Hasan Pulur
İŞTE “Kaleminden kan damlayan yazar” budur. Kaleminden kan damlamak eski bir deyimdir. Herkesin kaleminden bir şeyler damlar, kiminden kan, kiminden irin, kiminden mürekkep, kiminden de zehir…
Bu örnekleri, Emin Karaca’nın “Türk Basınında Kalem Kavgaları” adlı kitabında da bulabilirsiniz. (x)

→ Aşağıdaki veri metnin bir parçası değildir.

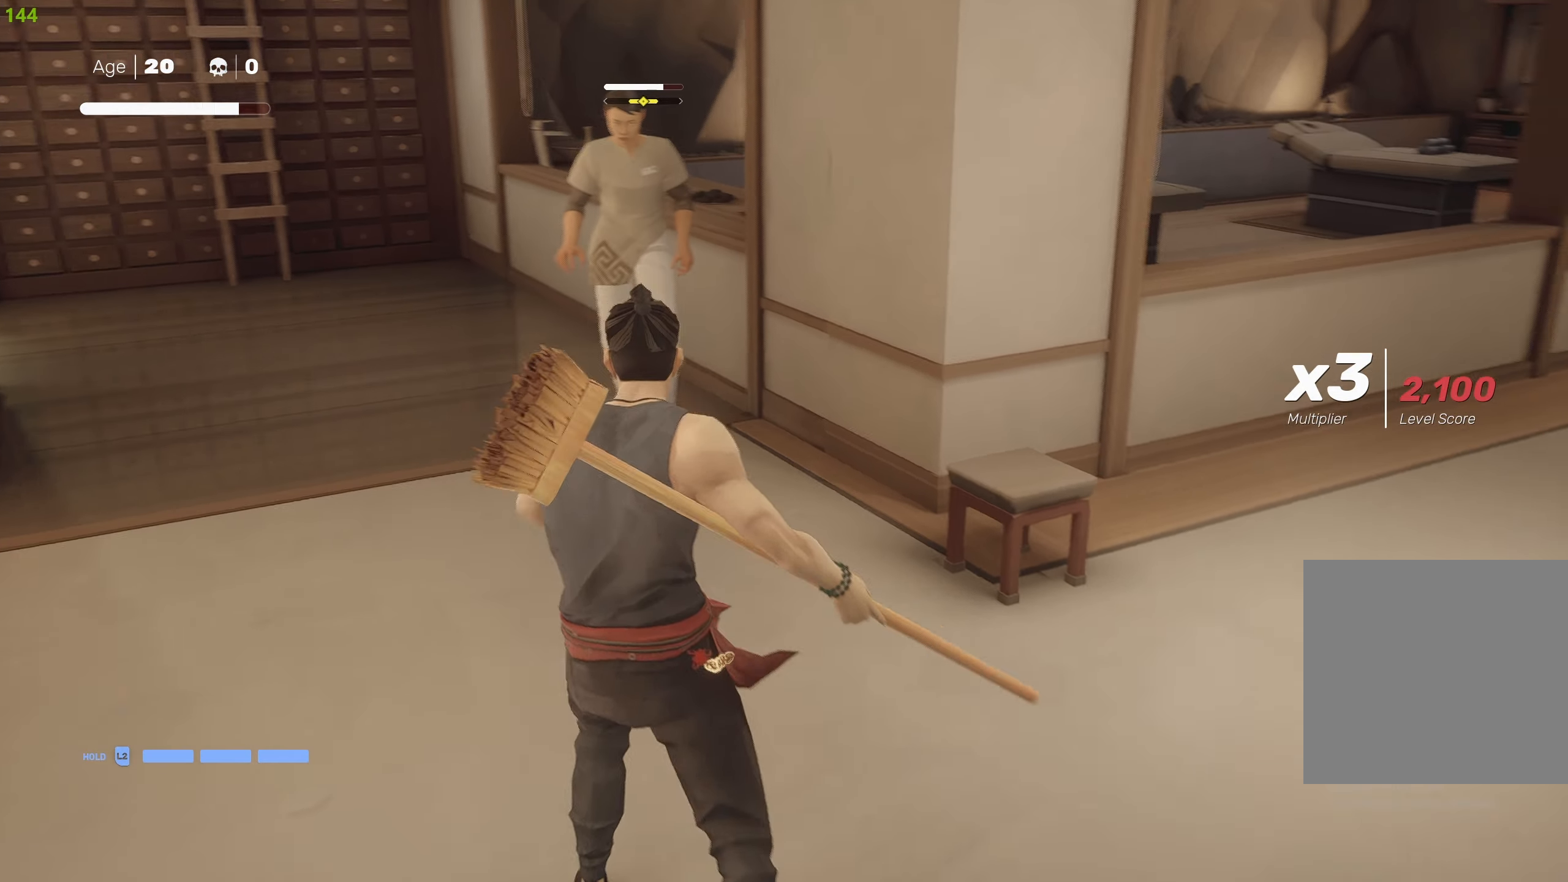
{"buttons": ["TRIANGLE"], "left_stick": "left", "right_stick": "center", "events": [[83, "left_stick", "left"]]}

Kimler, birbirlerine neler söylemiştir?
* * *
MESELA, siz Hüseyin Cahit Yalçın’ın “Hiçbir insanlık duygusuyla titrememiş pis ve leş kokulu vicdanınızın hırsı, haset ateşleri sönsün” diye yazdığını düşünebilir misiniz?
Daha neler, neler, hele Peyami Sefa, Aziz Nesin kavgaları…
* * *
Ama eski politikacı, bakan, münfesih parti başkanı Hasan Celal Güzel’in geçtiğimiz perşembe ve cuma günkü “Radikal”de yayımlanan yazıları, bize göre, son günlerin, kaleminden kan damlayan değil, kan püskürten yazılardır.
Hasan Celal Güzel, “Ermenilerden özür dileyelim” kampanyasına çok kızmıştır. Öyle kızmıştır ki “sırtından hançerlenen bir milletin mensubu olarak aydın makulesini tahkir etmeden, tenkit etmenin zorluğunu yaşamıştır.”
Herhalde muvaffak olmuş ki, tenkit etmiş ama tahkir etmemiş, öyle diyor:
“Yazıklar olsun size vicdansızlar!
Ben ömrümde bu kadar büyük haksızlık ve vicdansızlık görmedim.”
Hasan Celal Güzel “Ermenilerden özür dileyelim!” bildirisini hazırlayanları tahkir etmeden, tenkit etmek için çok güç harcamış, zorlanmış…
Lakin kan damlayan kalemine fren yaptırabilmek için çok güç harcasa da onlara “ciğersiz aydınlar” demekten de kendisini alamamış…
* * *
NE yapmış bu “ciğersiz aydınlar?”
Ermeni diyasporası tarafından hazırlanıp ellerine tutuşturulan bildiriyi, onun deyimiyle “ihanet belgesi”nin altını imzalamışlar.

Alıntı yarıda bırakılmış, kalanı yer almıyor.